Task brief: Each record should be copied exactly into the answer, and no picture should go with it.

----- Entries shown -----

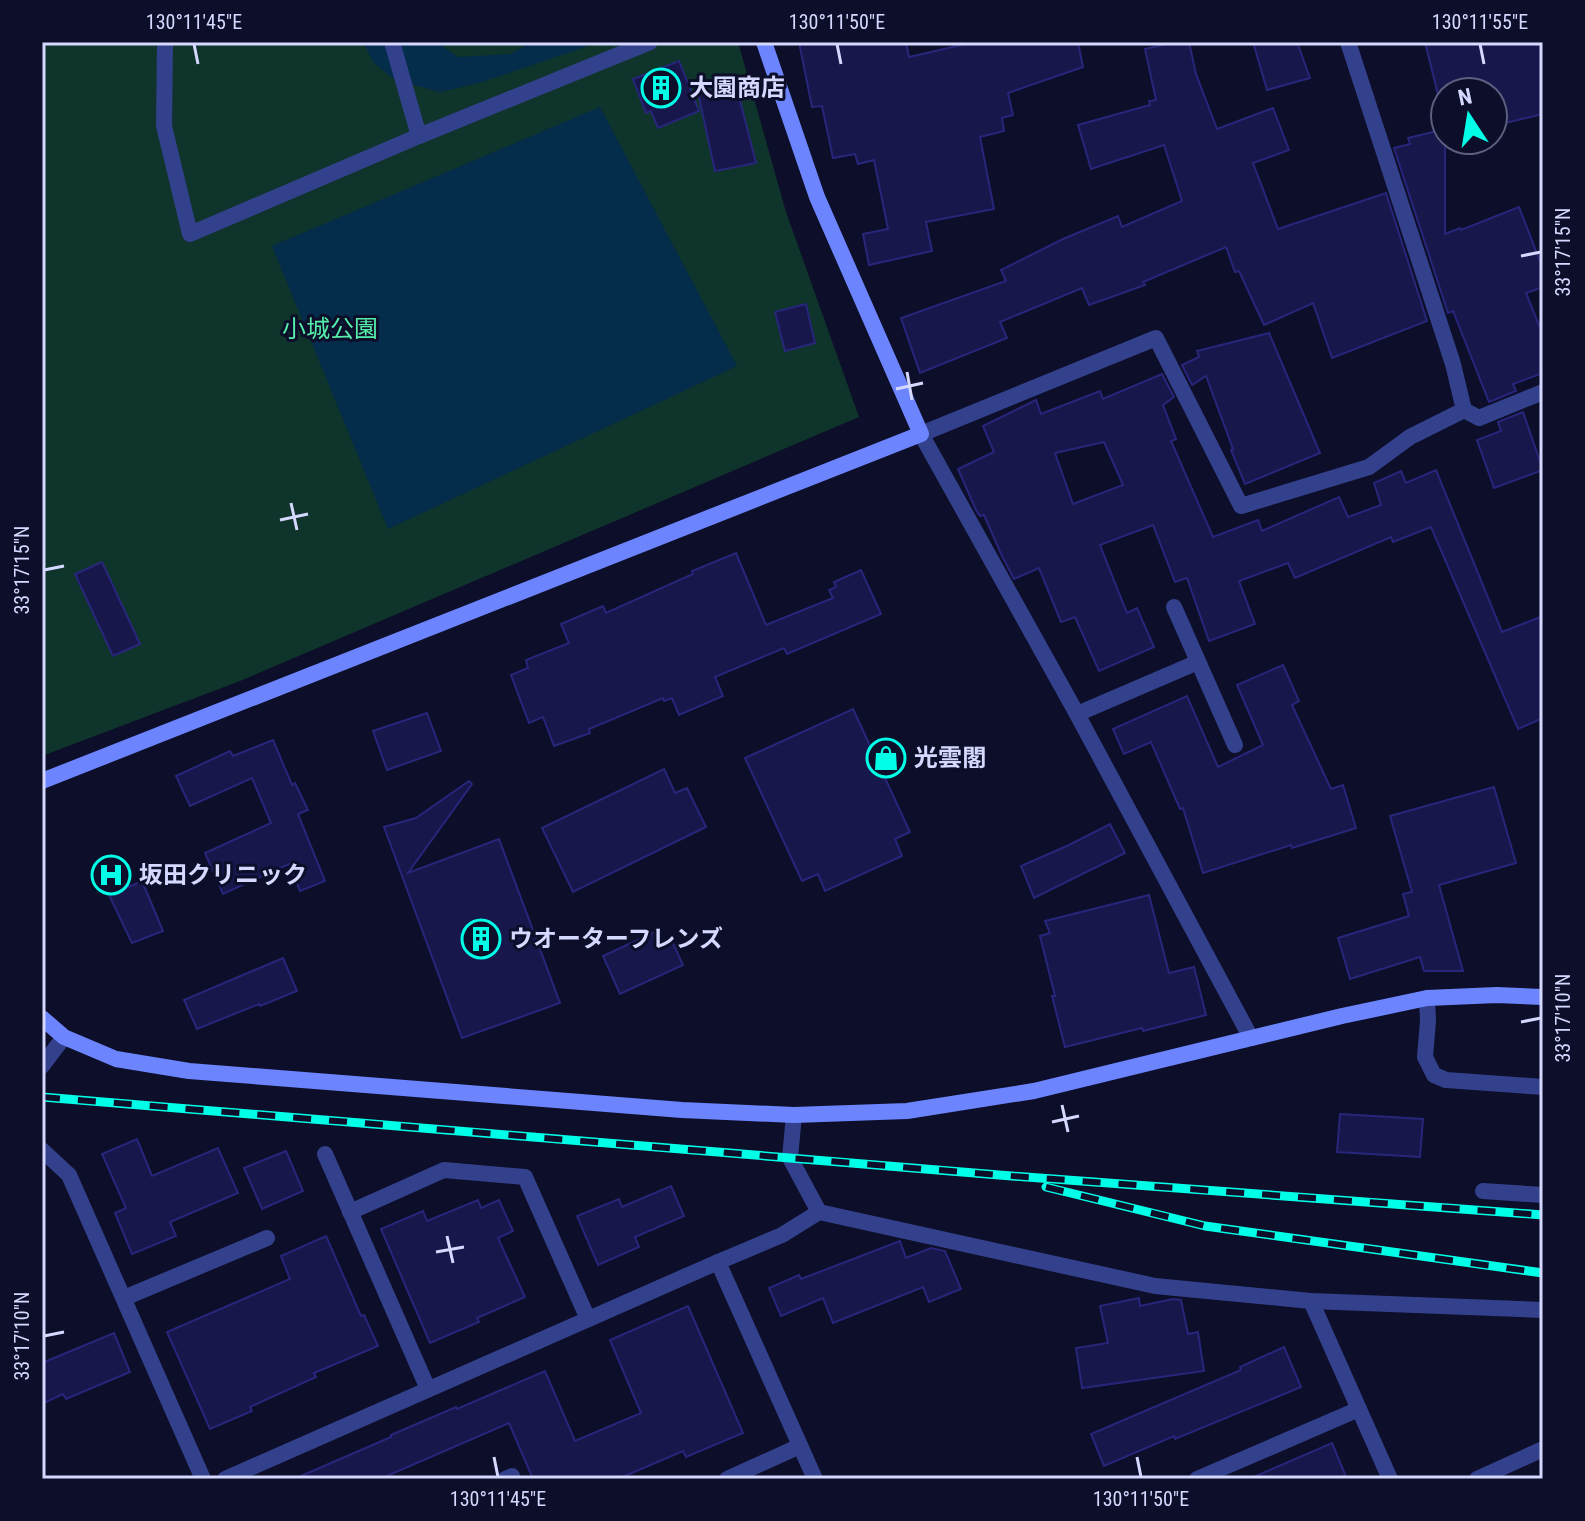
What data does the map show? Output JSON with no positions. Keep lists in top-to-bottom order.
{
  "parks": ["小城公園"],
  "places": {
    "building": ["大園商店", "ウオーターフレンズ"],
    "shop": ["光雲閣"],
    "hospital": ["坂田クリニック"]
  },
  "north": "top",
  "coordinates": [
    "130°11'45\"E",
    "130°11'50\"E",
    "130°11'55\"E",
    "33°17'15\"N",
    "33°17'10\"N"
  ]
}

-----

Response:
What data does the map show? Output JSON with no positions. Keep lists in top-to-bottom order.
{
  "parks": ["小城公園"],
  "places": {
    "building": ["大園商店", "ウオーターフレンズ"],
    "shop": ["光雲閣"],
    "hospital": ["坂田クリニック"]
  },
  "north": "top",
  "coordinates": [
    "130°11'45\"E",
    "130°11'50\"E",
    "130°11'55\"E",
    "33°17'15\"N",
    "33°17'10\"N"
  ]
}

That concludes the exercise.